[weglot_switcher]

Dependência do gás e petróleo trava economias africanas

Queda nos preços internacionais das matérias-primas agravou-se com a crise da epidemia na China.
23 Fevereiro 2020, 19h30

A dependência excessiva das exportações de petróleo e minérios deu origem em vários países a anos de crescimento medíocre, devido à queda sistemática dos preços, sobretudo a partir de 2014. Em consequência da inesperada crise provocada pelo coronavírus, nas últimas semanas os preços internacionais começaram a descer ainda mais do que acontecera ao longo de 2019. Alguns exemplos: nos 30 dias até 11 de fevereiro, o zinco caiu 10,7%, o ferro 13,3%, a soja 5,5%. Quanto ao petróleo e gás natural, as quebras foram mais acentuadas, na ordem dos 18%.

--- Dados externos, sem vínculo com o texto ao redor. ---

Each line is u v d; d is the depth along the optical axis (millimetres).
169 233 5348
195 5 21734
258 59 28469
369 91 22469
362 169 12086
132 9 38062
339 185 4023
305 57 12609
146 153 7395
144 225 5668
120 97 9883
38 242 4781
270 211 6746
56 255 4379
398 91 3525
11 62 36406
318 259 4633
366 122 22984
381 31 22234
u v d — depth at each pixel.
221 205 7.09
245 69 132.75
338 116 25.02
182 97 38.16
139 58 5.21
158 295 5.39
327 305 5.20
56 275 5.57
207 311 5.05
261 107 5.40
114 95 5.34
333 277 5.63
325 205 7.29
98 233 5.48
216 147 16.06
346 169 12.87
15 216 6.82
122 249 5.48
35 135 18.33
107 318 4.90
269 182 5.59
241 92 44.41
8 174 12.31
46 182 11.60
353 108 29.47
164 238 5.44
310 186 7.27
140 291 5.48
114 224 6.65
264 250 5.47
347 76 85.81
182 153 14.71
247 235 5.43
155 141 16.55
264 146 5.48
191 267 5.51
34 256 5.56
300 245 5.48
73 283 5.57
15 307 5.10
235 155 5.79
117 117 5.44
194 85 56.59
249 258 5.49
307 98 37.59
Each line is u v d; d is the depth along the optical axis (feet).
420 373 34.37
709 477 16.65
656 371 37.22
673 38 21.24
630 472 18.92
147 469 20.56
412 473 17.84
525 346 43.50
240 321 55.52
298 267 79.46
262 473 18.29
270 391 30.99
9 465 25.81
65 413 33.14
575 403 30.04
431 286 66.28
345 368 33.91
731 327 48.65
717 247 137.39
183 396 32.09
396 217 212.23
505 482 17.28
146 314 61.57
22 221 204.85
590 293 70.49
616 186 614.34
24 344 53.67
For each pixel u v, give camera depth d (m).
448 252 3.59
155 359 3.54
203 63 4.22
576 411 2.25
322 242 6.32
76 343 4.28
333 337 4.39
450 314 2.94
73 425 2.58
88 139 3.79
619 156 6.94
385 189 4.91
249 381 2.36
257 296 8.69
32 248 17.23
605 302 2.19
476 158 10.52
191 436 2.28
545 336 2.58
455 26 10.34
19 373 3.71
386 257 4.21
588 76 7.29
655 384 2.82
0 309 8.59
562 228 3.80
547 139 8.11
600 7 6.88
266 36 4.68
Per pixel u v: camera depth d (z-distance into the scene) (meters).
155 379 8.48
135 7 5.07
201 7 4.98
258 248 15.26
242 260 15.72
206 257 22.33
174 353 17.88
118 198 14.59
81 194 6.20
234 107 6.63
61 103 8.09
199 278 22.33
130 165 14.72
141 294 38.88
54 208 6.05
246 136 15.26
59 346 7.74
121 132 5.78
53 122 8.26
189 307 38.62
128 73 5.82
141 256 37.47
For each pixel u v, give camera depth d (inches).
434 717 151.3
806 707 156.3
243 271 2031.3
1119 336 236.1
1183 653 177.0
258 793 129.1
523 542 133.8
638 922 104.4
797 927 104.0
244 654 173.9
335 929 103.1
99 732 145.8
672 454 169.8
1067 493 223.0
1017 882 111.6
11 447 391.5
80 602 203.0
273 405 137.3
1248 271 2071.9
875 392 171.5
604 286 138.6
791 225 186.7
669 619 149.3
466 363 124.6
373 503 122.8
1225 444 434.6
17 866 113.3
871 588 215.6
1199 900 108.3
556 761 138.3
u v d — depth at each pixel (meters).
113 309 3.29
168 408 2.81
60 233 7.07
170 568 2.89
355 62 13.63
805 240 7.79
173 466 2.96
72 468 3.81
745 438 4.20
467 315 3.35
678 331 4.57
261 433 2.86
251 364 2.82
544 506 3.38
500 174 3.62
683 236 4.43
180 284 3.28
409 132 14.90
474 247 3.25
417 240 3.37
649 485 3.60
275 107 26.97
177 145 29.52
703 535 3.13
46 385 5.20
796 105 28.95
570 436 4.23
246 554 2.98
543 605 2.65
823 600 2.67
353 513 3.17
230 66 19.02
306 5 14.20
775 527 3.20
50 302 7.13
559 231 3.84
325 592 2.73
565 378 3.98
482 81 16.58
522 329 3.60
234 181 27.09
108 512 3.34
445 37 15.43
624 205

Tudo isto sugere grande ansiedade dos investidores em relação às perspetivas da economia mundial. Os mercados de matérias-primas já estavam a desacelerar antes da epidemia na China, devido às tensões do conflito comercial entre Pequim e Washington. Os países pobres sofreram com a instabilidade gerada e, como se isso não bastasse, algumas economias africanas estão a sentir os efeitos do abrandamento económico que se prevê para este ano. Produtores petrolíferos, como Nigéria e Angola, cujos orçamentos dependem em mais de dois terços das receitas do petróleo, crescem com demasiada lentidão, com serviços de dívida que começam a ter peso excessivo nas contas públicas.
O crescimento lento surge numa altura em que a economia global está em mudança tecnológica e coincide com uma expansão demográfica acelerada em África. Segundo as projeções da ONU, a Nigéria, com 180 milhões de habitantes, terá mais de 400 milhões de pessoas em 2050; a Etiópia quase duplicará os atuais 100 milhões e a Tanzânia pode triplicar os seus 54 milhões de habitantes.

Os países europeus querem minimizar as previsíveis ondas migratórias, caso não haja trabalho para estas multidões, por isso estão a tentar promover programas de investimento, de que é exemplo a iniciativa Compacto para a África, do G20 (grupo das 20 maiores economias). Será necessário criar empregos, combater a corrupção, modernizar a agricultura e promover a integração regional, pois o comércio intra-africano é apenas de 18% do total do continente, contra 35% na América Latina, onde também existem barreiras regionais, não sendo por isso um bom exemplo na matéria. Um eventual acordo de livre comércio na África subsariana poderia duplicar aquele valor, com grandes benefícios económicos.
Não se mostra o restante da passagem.